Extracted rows

__________________________________________________

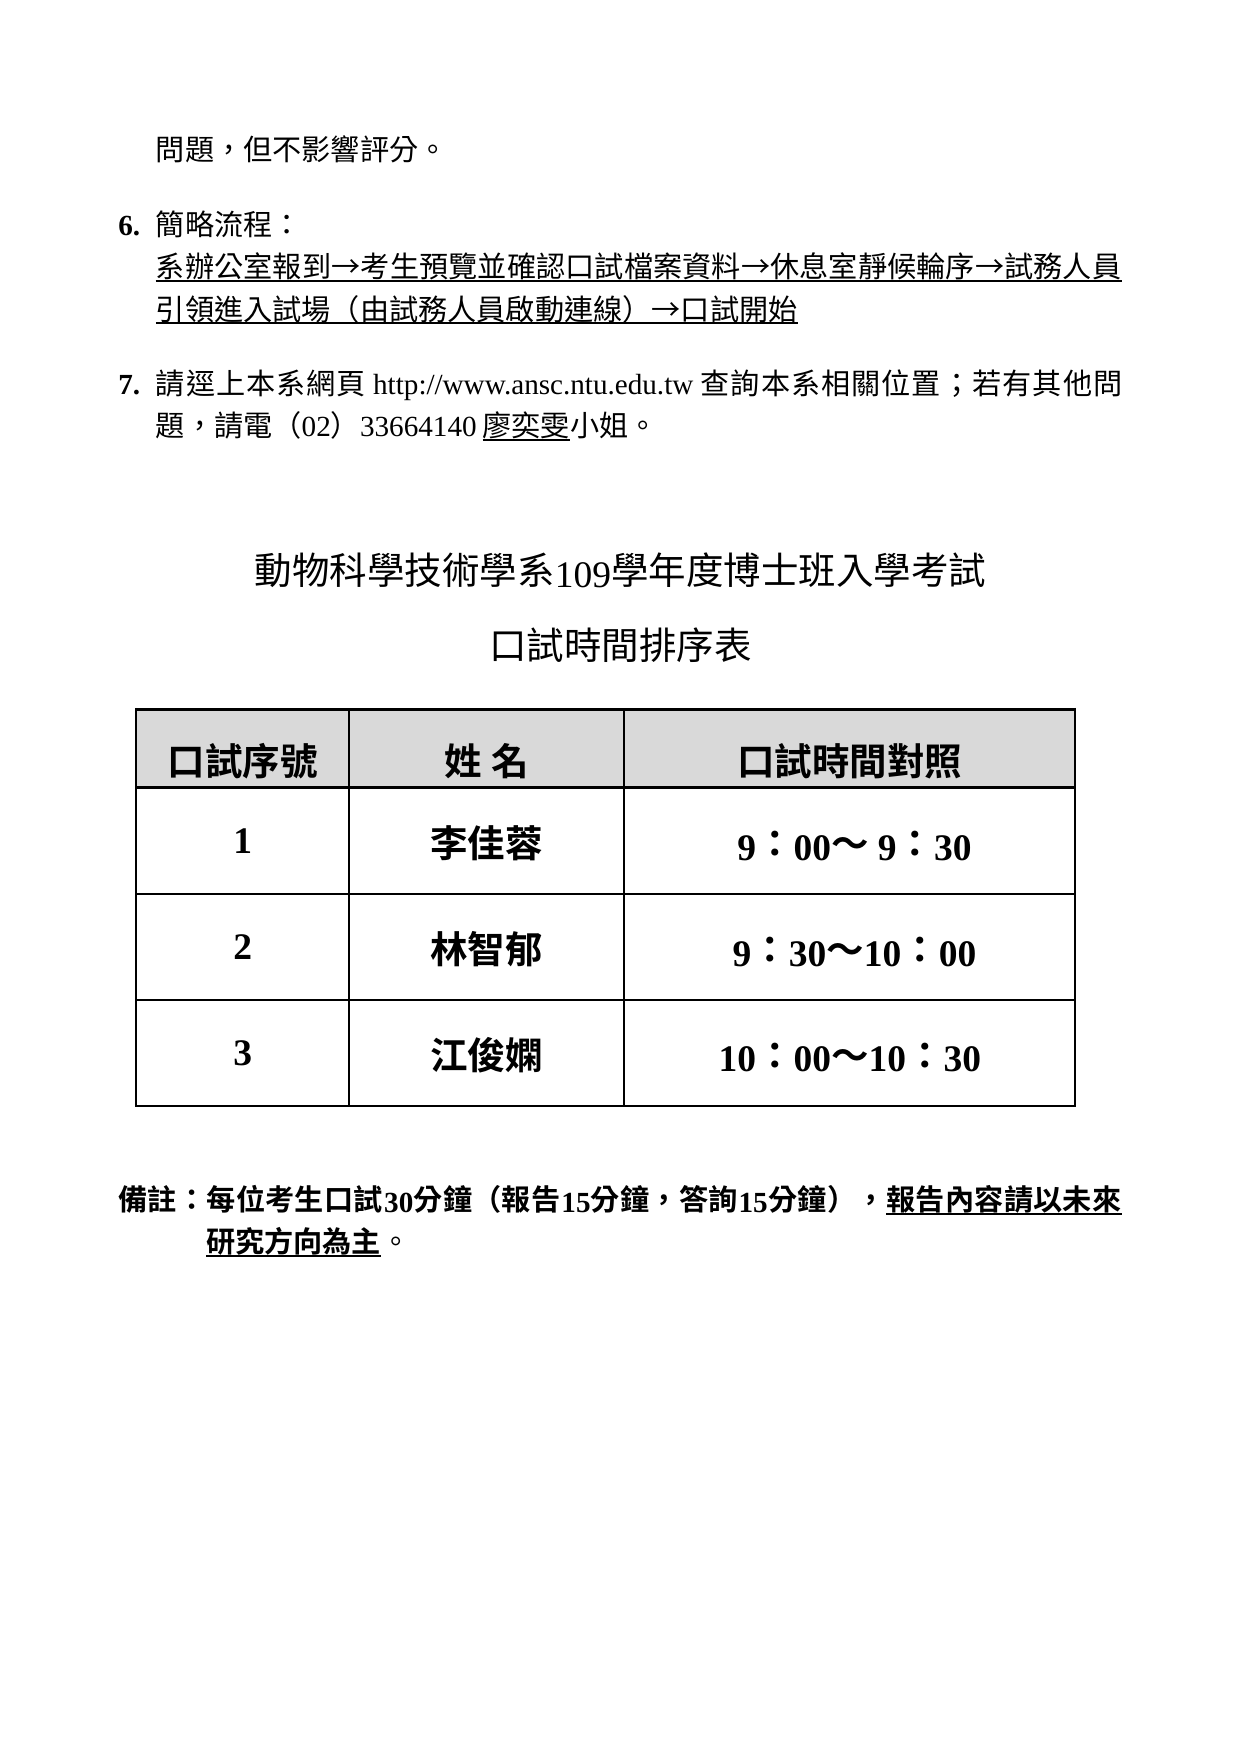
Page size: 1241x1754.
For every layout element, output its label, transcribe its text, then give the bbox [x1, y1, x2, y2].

text 備註：每位考生口試30分鐘（報告15分鐘，答詢15分鐘），報告內容請以未來研究方向為主。 [118, 1176, 1122, 1261]
text 引領進入試場（由試務人員啟動連線）→口試開始 [156, 282, 1122, 328]
table_cell 1 [137, 789, 348, 893]
list 請逕上本系網頁http://www.ansc.ntu.edu.tw查詢本系相關位置；若有其他問題，請電（02）33664140廖奕雯小姐。 [118, 361, 1122, 445]
table_header 口試時間對照 [625, 711, 1074, 786]
table_cell 9：00～ 9：30 [625, 789, 1074, 893]
table_cell 林智郁 [350, 895, 623, 999]
text 動物科學技術學系109學年度博士班入學考試 [118, 520, 1122, 595]
table_cell 江俊嫻 [350, 1001, 623, 1105]
table_header 姓 名 [350, 711, 623, 786]
table_cell 2 [137, 895, 348, 999]
table_cell 3 [137, 1001, 348, 1105]
list 簡略流程： [118, 202, 1122, 244]
text 系辦公室報到→考生預覽並確認口試檔案資料→休息室靜候輪序→試務人員 [156, 244, 1122, 280]
table_cell 9：30～10：00 [625, 895, 1074, 999]
table_cell 10：00～10：30 [625, 1001, 1074, 1105]
list 問題，但不影響評分。 [118, 127, 1122, 169]
table_header 口試序號 [137, 711, 348, 786]
table_cell 李佳蓉 [350, 789, 623, 893]
text 口試時間排序表 [118, 595, 1122, 670]
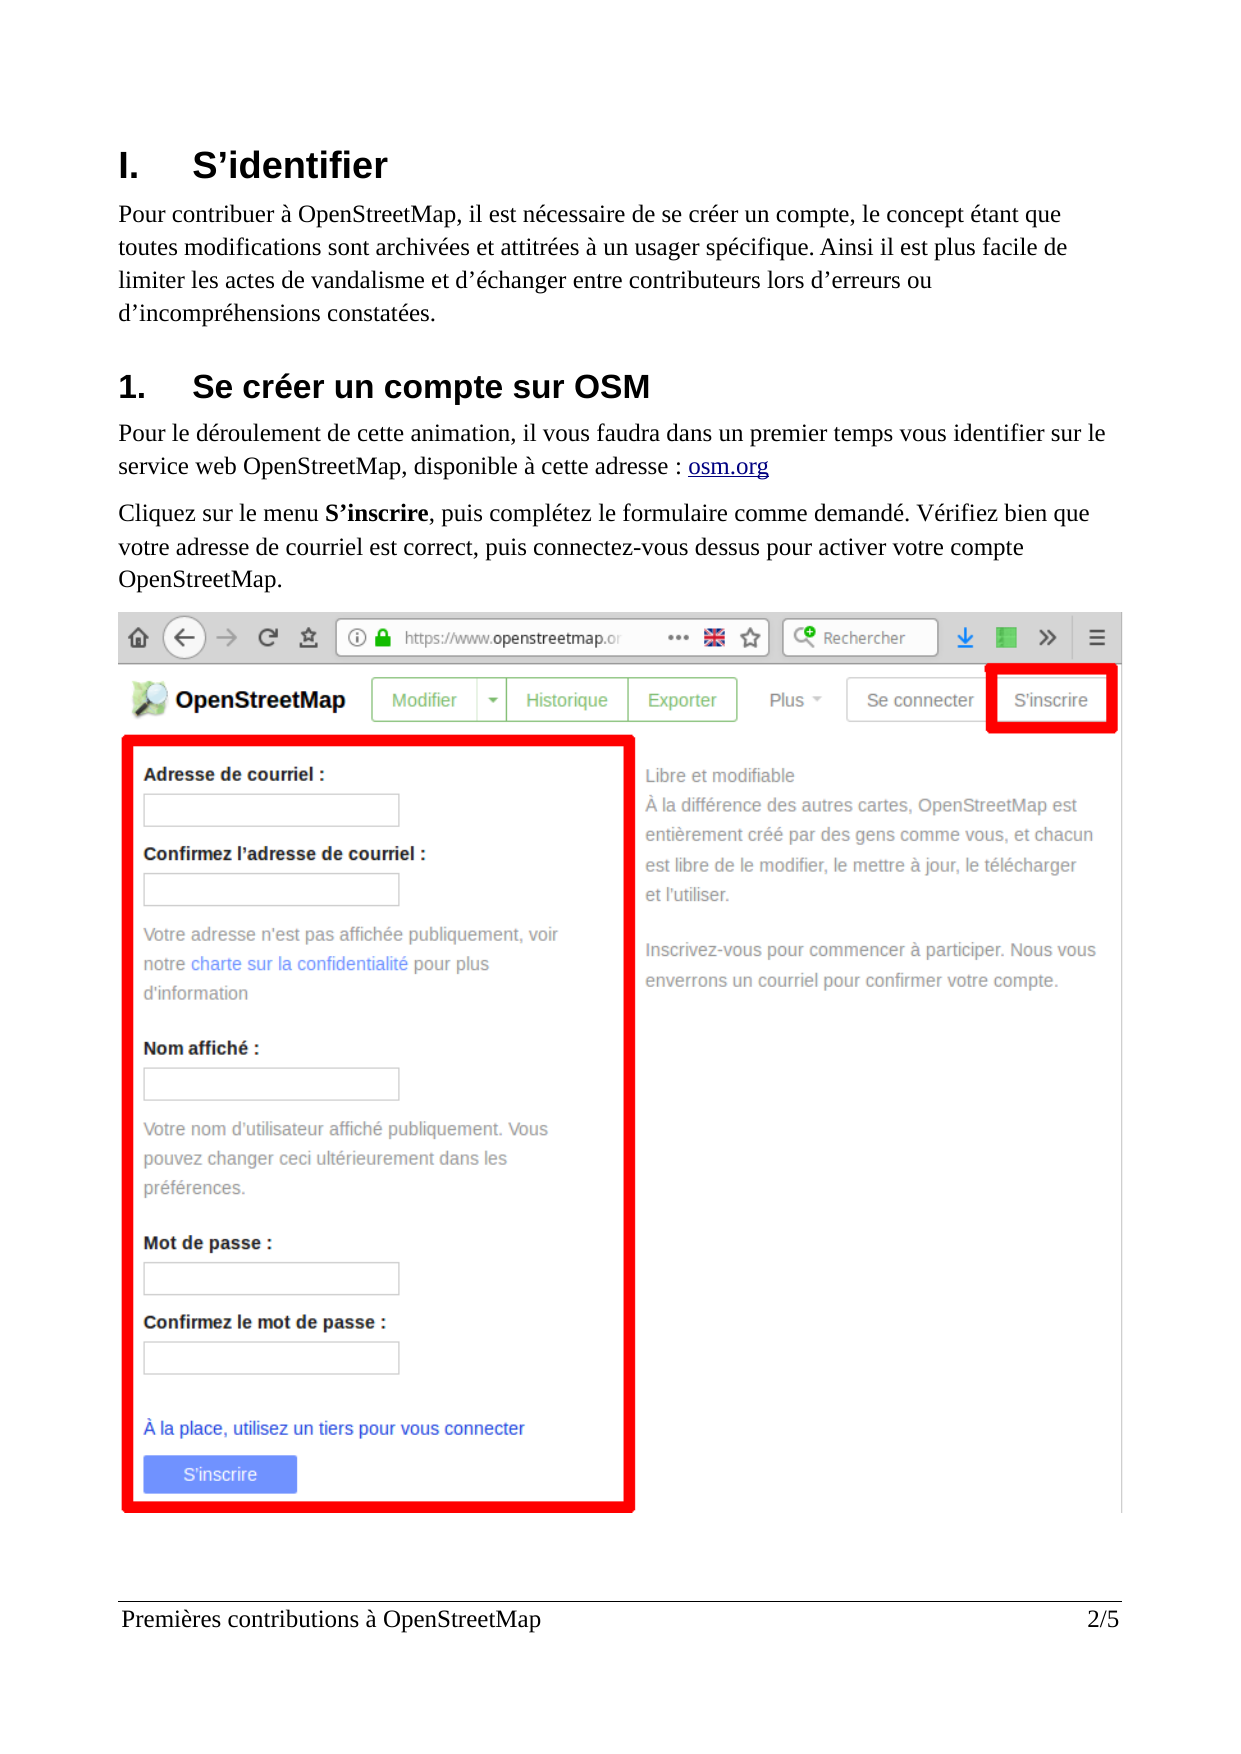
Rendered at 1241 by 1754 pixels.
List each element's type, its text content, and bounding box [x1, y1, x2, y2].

text Cliquez sur le menu S’inscrire, puis complétez le formulaire comme demandé. Vérifiez bien que votre adresse de courriel est correct, puis connectez-vous dessus pour activer votre compte OpenStreetMap. [118, 498, 1122, 593]
subtitle S’identifier [118, 143, 1122, 187]
subtitle Se créer un compte sur OSM [118, 367, 1122, 405]
text Pour le déroulement de cette animation, il vous faudra dans un premier temps vous identifier sur le service web OpenStreetMap, disponible à cette adresse : osm.org [118, 418, 1122, 480]
text Pour contribuer à OpenStreetMap, il est nécessaire de se créer un compte, le concept étant que toutes modifications sont archivées et attitrées à un usager spécifique. Ainsi il est plus facile de limiter les actes de vandalisme et d’échanger entre contributeurs lors d’erreurs ou d’incompréhensions constatées. [118, 199, 1122, 327]
picture [118, 612, 1123, 1513]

__________________________________________________

THE PROBLEM: Return every line of the rows above verbatim, leaving out the pictures.

TASK RESULT:
Page size: 1241x1754.
For every layout element, output its label, transcribe its text, then give the bbox [x1, y1, x2, y2].

text 備註：每位考生口試30分鐘（報告15分鐘，答詢15分鐘），報告內容請以未來研究方向為主。 [118, 1176, 1122, 1261]
text 引領進入試場（由試務人員啟動連線）→口試開始 [156, 282, 1122, 328]
table_cell 1 [137, 789, 348, 893]
list 請逕上本系網頁http://www.ansc.ntu.edu.tw查詢本系相關位置；若有其他問題，請電（02）33664140廖奕雯小姐。 [118, 361, 1122, 445]
table_header 口試時間對照 [625, 711, 1074, 786]
table_cell 9：00～ 9：30 [625, 789, 1074, 893]
table_cell 林智郁 [350, 895, 623, 999]
text 動物科學技術學系109學年度博士班入學考試 [118, 520, 1122, 595]
table_cell 江俊嫻 [350, 1001, 623, 1105]
table_header 姓 名 [350, 711, 623, 786]
table_cell 2 [137, 895, 348, 999]
table_cell 3 [137, 1001, 348, 1105]
list 簡略流程： [118, 202, 1122, 244]
text 系辦公室報到→考生預覽並確認口試檔案資料→休息室靜候輪序→試務人員 [156, 244, 1122, 280]
table_cell 9：30～10：00 [625, 895, 1074, 999]
table_cell 10：00～10：30 [625, 1001, 1074, 1105]
list 問題，但不影響評分。 [118, 127, 1122, 169]
table_header 口試序號 [137, 711, 348, 786]
table_cell 李佳蓉 [350, 789, 623, 893]
text 口試時間排序表 [118, 595, 1122, 670]
Rendered at 1241 by 1754 pixels.
List each element's type, its text content, and bounding box [x1, y1, x2, y2].

text Cliquez sur le menu S’inscrire, puis complétez le formulaire comme demandé. Vérifiez bien que votre adresse de courriel est correct, puis connectez-vous dessus pour activer votre compte OpenStreetMap. [118, 498, 1122, 593]
subtitle S’identifier [118, 143, 1122, 187]
subtitle Se créer un compte sur OSM [118, 367, 1122, 405]
text Pour le déroulement de cette animation, il vous faudra dans un premier temps vous identifier sur le service web OpenStreetMap, disponible à cette adresse : osm.org [118, 418, 1122, 480]
text Pour contribuer à OpenStreetMap, il est nécessaire de se créer un compte, le concept étant que toutes modifications sont archivées et attitrées à un usager spécifique. Ainsi il est plus facile de limiter les actes de vandalisme et d’échanger entre contributeurs lors d’erreurs ou d’incompréhensions constatées. [118, 199, 1122, 327]
picture [118, 612, 1123, 1513]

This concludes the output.